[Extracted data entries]
=-=-=-=-=
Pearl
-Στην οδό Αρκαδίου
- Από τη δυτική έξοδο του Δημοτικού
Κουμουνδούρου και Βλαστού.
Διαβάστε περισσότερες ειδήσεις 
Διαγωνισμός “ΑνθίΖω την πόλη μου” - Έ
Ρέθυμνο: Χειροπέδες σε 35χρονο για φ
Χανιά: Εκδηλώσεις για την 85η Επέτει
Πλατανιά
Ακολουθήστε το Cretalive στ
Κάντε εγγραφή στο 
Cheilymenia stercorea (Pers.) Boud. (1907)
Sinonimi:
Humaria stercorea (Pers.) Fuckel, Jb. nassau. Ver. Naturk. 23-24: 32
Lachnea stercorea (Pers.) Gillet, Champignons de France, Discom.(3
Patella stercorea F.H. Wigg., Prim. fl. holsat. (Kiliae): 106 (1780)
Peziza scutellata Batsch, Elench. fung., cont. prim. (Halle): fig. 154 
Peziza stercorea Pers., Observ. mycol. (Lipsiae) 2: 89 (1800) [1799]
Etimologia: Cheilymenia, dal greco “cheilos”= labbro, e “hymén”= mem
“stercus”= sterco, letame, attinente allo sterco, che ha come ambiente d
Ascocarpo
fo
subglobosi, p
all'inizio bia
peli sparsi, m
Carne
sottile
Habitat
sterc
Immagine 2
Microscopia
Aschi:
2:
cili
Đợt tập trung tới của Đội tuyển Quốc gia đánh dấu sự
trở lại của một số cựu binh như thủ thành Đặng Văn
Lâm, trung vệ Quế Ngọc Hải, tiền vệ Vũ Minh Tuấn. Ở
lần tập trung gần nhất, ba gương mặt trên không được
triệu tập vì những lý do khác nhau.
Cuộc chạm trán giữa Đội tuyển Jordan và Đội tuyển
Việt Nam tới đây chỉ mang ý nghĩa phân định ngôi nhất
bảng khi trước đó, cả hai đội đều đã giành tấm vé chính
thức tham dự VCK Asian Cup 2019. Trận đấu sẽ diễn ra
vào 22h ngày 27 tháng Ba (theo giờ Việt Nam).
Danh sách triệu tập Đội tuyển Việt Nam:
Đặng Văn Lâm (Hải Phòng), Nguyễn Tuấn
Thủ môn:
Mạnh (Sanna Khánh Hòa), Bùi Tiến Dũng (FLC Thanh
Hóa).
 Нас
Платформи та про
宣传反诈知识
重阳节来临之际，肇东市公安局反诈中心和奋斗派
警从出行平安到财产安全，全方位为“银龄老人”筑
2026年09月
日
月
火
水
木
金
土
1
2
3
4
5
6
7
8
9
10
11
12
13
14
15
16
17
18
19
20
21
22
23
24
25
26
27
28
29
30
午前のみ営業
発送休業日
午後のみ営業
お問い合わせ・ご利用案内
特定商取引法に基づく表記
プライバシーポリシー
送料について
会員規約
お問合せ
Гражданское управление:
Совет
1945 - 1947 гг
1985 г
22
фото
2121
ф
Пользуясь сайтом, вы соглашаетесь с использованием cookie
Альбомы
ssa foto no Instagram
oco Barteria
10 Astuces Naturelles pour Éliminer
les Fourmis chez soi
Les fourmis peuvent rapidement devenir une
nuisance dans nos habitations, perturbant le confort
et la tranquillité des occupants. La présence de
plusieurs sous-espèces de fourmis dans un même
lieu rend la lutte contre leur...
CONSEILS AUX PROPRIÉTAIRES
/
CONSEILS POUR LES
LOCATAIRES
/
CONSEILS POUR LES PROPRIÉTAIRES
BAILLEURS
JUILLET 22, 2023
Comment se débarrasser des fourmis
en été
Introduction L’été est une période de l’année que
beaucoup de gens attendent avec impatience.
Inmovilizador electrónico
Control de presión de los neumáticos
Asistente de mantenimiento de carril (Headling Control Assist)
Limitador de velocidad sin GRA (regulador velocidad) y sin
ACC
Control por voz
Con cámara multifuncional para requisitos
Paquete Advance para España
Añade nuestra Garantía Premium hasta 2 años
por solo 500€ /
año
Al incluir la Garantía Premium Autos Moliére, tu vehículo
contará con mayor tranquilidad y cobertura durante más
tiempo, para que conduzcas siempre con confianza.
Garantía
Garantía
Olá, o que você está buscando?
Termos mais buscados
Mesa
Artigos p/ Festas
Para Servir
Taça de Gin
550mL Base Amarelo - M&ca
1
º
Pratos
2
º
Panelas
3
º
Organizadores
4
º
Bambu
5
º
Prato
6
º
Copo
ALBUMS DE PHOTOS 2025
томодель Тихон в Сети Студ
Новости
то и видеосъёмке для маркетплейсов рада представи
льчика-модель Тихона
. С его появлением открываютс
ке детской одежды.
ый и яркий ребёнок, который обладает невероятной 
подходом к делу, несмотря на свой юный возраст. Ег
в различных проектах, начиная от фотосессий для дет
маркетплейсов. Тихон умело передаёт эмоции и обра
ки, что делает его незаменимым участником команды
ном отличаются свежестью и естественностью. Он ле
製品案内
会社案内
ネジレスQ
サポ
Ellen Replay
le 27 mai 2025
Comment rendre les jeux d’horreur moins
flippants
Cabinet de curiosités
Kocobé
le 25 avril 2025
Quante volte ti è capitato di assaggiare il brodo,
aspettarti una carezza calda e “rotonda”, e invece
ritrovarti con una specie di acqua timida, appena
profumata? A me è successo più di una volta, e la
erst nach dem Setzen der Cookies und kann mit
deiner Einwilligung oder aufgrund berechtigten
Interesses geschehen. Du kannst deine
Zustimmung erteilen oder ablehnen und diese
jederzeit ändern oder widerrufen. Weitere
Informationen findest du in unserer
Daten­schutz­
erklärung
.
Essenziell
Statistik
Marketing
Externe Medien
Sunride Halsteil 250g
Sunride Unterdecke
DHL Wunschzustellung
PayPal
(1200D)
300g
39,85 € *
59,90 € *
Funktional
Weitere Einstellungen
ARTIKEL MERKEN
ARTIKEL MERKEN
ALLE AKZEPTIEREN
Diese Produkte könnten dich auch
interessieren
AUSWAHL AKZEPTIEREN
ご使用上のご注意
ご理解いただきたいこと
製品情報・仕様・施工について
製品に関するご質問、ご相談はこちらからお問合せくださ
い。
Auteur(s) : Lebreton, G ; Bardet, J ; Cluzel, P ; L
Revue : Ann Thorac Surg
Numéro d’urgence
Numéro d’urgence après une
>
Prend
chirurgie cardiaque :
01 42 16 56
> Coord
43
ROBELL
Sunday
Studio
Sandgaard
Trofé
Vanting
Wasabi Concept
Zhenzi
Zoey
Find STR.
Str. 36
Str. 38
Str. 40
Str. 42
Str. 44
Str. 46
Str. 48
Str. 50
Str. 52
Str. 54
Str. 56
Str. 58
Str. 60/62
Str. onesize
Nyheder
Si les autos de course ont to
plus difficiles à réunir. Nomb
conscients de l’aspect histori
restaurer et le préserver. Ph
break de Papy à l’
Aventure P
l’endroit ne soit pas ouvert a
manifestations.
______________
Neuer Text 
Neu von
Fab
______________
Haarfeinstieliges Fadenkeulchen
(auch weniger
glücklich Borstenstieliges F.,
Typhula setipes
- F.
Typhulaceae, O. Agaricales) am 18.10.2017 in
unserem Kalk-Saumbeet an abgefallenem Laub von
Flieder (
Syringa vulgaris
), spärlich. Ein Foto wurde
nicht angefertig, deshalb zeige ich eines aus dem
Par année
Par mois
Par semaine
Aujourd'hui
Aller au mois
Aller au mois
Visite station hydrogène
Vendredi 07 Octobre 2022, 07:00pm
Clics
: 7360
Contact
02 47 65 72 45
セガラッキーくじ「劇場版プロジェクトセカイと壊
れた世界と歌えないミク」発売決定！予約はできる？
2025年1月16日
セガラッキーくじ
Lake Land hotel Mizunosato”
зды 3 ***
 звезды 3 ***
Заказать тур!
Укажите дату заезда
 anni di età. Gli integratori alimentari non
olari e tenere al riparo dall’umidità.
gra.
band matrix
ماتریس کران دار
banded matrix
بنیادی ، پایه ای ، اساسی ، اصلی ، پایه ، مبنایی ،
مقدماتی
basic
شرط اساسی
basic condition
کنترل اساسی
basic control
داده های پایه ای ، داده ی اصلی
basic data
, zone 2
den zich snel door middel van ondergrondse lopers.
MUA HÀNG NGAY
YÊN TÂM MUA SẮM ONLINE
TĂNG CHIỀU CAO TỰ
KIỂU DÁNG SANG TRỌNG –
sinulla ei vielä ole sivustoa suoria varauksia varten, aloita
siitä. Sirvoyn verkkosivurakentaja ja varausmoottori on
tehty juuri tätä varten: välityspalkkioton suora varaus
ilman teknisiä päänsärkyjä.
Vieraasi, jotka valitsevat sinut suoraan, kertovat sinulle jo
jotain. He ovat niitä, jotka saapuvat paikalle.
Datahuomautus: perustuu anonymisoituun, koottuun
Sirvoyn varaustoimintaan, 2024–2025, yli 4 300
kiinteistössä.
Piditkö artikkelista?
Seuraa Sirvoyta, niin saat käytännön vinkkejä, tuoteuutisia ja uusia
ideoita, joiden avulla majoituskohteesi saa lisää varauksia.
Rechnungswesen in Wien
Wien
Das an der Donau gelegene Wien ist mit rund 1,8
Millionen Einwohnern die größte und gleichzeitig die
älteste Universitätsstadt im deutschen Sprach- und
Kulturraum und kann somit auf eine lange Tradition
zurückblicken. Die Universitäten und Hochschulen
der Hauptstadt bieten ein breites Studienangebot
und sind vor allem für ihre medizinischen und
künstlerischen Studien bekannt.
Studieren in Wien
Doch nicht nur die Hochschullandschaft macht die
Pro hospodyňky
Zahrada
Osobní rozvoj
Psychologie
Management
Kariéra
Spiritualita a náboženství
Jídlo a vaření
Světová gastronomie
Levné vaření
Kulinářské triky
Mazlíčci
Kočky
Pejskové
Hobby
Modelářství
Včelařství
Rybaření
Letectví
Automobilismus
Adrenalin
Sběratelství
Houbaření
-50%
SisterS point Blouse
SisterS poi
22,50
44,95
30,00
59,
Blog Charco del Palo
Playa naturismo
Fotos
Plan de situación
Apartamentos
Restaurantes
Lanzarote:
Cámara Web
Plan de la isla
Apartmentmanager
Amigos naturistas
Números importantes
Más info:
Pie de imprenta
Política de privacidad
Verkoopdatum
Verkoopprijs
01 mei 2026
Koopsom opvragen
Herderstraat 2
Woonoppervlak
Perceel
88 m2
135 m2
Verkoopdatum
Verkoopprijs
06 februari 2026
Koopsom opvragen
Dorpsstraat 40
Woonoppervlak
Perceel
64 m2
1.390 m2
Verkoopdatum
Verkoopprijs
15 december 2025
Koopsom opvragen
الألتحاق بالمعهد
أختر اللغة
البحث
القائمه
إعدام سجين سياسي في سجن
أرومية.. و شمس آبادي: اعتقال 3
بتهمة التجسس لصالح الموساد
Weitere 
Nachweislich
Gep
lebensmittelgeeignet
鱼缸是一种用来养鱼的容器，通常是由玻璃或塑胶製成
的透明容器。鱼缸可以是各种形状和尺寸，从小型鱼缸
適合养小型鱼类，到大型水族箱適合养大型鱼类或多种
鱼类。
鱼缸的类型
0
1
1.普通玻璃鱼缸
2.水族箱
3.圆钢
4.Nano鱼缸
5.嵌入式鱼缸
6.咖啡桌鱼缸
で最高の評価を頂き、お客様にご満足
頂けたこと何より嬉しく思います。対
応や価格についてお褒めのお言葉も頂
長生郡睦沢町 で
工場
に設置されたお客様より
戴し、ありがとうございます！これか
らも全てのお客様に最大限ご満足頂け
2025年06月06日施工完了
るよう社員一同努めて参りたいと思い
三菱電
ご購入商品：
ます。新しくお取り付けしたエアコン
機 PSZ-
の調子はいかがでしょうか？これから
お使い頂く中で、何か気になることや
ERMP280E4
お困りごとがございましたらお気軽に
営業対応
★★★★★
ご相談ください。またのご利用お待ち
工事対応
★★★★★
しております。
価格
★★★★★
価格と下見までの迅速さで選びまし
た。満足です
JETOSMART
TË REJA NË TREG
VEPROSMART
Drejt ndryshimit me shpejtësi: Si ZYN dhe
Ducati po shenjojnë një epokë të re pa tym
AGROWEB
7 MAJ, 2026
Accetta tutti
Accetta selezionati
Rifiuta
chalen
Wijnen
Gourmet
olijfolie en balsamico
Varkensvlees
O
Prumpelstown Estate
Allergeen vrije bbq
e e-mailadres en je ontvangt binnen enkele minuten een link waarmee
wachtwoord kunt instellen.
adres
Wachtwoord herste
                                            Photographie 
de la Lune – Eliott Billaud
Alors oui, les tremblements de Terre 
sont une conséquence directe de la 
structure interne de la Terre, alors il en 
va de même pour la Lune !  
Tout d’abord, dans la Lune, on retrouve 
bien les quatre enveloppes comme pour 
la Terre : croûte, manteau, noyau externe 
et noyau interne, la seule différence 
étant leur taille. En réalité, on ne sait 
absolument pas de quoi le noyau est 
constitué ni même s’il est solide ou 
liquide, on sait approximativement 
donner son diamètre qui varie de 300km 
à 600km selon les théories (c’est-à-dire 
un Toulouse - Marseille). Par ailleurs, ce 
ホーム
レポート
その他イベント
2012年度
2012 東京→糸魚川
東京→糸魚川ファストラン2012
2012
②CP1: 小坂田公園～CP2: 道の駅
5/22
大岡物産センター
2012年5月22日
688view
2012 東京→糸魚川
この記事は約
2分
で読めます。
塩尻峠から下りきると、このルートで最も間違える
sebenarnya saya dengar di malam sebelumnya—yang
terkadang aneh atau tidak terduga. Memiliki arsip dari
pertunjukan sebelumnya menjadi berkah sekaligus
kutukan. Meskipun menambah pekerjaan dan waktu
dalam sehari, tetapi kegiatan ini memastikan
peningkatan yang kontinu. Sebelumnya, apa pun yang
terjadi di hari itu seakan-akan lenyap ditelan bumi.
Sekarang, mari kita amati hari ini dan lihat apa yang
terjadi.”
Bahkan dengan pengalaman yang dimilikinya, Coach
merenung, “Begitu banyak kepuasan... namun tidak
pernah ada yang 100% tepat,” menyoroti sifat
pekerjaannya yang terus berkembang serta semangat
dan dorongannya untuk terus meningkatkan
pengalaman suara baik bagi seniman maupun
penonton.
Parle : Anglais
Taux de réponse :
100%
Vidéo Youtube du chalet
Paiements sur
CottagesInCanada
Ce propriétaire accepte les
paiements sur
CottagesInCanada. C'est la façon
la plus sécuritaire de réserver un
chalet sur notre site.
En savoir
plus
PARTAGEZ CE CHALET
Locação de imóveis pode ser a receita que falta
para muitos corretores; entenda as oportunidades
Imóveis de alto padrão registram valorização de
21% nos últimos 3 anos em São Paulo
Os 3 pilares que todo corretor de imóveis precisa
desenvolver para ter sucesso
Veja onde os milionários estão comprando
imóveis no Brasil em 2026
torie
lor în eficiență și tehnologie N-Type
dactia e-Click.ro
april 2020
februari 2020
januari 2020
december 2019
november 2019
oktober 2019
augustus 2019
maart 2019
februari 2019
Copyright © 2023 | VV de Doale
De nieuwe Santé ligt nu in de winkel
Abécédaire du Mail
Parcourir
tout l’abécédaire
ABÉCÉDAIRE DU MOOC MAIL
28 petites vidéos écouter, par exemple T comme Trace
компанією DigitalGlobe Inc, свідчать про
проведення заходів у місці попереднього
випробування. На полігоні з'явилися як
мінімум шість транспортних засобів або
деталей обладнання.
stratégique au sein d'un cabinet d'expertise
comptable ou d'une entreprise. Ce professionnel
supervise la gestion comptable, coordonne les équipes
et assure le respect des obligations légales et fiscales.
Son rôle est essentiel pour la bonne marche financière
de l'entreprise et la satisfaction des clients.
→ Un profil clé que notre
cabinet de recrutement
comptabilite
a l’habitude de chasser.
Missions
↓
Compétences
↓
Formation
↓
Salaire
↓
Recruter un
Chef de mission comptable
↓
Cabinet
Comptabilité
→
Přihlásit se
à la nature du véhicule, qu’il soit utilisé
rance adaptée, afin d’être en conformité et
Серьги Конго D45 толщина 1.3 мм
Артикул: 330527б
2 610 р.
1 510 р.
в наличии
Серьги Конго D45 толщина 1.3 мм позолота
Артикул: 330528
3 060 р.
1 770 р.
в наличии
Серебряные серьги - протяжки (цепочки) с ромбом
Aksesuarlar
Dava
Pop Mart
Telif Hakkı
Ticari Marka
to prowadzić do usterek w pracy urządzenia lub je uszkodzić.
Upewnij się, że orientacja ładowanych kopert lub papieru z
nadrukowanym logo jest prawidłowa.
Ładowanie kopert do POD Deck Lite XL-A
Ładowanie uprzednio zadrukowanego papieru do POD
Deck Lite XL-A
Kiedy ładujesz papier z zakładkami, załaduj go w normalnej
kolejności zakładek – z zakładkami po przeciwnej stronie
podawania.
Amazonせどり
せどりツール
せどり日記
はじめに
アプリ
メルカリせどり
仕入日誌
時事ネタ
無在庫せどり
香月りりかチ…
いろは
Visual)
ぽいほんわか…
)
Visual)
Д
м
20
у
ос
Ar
=-=-=-=-=
Return all lines above that mention the word "Ładowanie".

▸ **Answer box**:
Ładowanie kopert do POD Deck Lite XL-A
Ładowanie uprzednio zadrukowanego papieru do POD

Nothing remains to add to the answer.